Storytime... (KISS)

...the twisted little way I have of writing...

Thursday, May 17, 2007

Socially Awkward - the Descent

To hell with my pride, let it fall from this cliff. I really do enjoy the feeling of descent. Don't we all. That falling feeling, that failing feeling. It's nice to know that for a moment in your life you are untouchable, weightless and gloriously beautiful as nothin in the world can stop you and make you have to again compete, strain to climb and work to survive. Of course it all ends in death anyway, why not a splat at the bottom of a gloriously free fall? Why not enjoy your last few moments in this hell. Isn't that what hell's all about anyway... the sins you enjoyed while you were alive?
So yes, to hell with it all, and my pride too. I was proud once. Once. I will never forget the beating I got from all the better-than-yous out there.
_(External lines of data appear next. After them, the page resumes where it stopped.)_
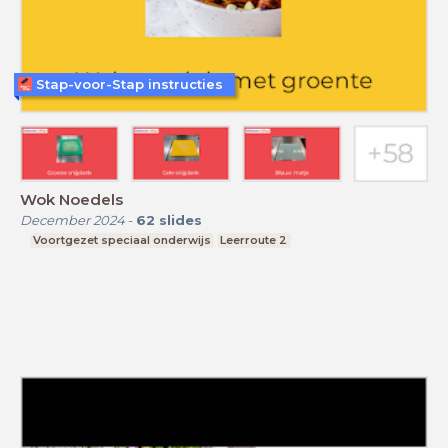
Stap-voor-Stap instructies
Wok Noedels
December 2024
-
62
slides
Voortgezet speciaal onderwijs
Leerroute 2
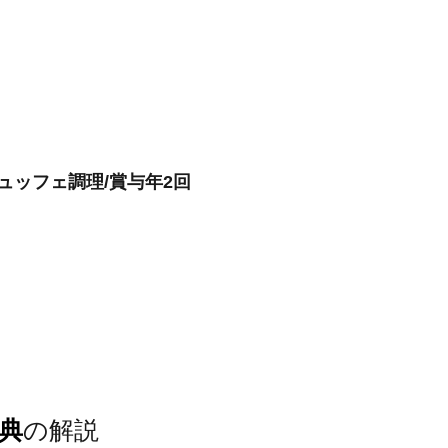
ュッフェ調理/賞与年2回
典
の解説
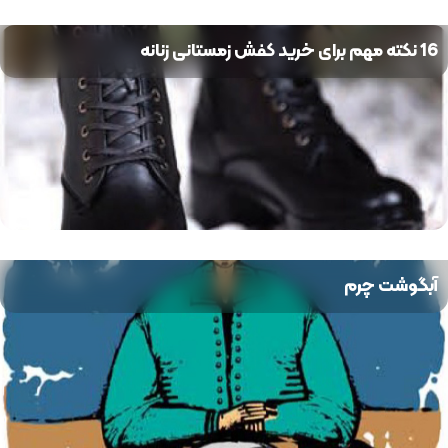
16 نکته مهم برای خرید کفش زمستانی زنانه
آبگوشت چرم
To be honest, if you ever want a reality check, be proud of something, That'll teach ya. Here I am, sober enough to remember, drunk enough to tell you that life without a vice is hell indeed.
I remember the beating I got trying to be the best, trying to compete, trying my damndest, trying, just trying. And where did it ever get me? Where did it ever get you? No, it's not, really not about what you know, it's who thinks you know what; it's who you know that counts. I had a friend tell me once not to talk to someone. I talked to her and realized later in life that he really only wanted to keep me under his wing, under his control. And isn't that the way of the world? Everyone wants to control things. Everyone wants to be in control, to keep everyone else under control. Isn't that why we have war and pestilence?
Yeah, I'll pass, thank you. Just leave me to this bottle of jack, this lovely little disillusionment I like to call sobriety, this haze I choose to live my life in. I wish I knew how to have company in this mess. I wish I had someone here to fall with me. It would be nice to have a friend to share things with.
I used to have that you know. 'Til you came along. I had a friend I could give everything to and he'd appreciate it. He appreciated me. I wonder if he still knows I exist? No, you're right, probably not. I'm not all that great of a friend anymore. Hell I hardly talk to anyone, what makes you, or for that matter me, what makes me think I'd have a friend. Drunk little socially awkward freak that I am.
So I'll sit here and sip my beer. I've got a few left to go before I'm too drunk to be responsible for my actions. I really have to cut down on sleep too, if you get enough of it, supposedly, they think you are capable of functioning. Really though, I don't want to. Too much hassle, too much to worry about. I'd rather spiral down, my clumsy little free-fall, into an oblivion. It's fun in the dark and cold weightless breeze. I think I'll stay here as long as I can. Just please, do me a favour. Don't try to help me. Don't bother me with memories of the reason why I prefer it here. I'd rather joy in my decent. My lonely, cold, pointless, gives you a sinking feeling in the pit of your stomach until you realize that's just the beer you had for lunch coming back for a second bow, painless little no-one-matters when you really don't care; descent into oblivion. Honest, I want my death to be a quick one. Hopefully soon.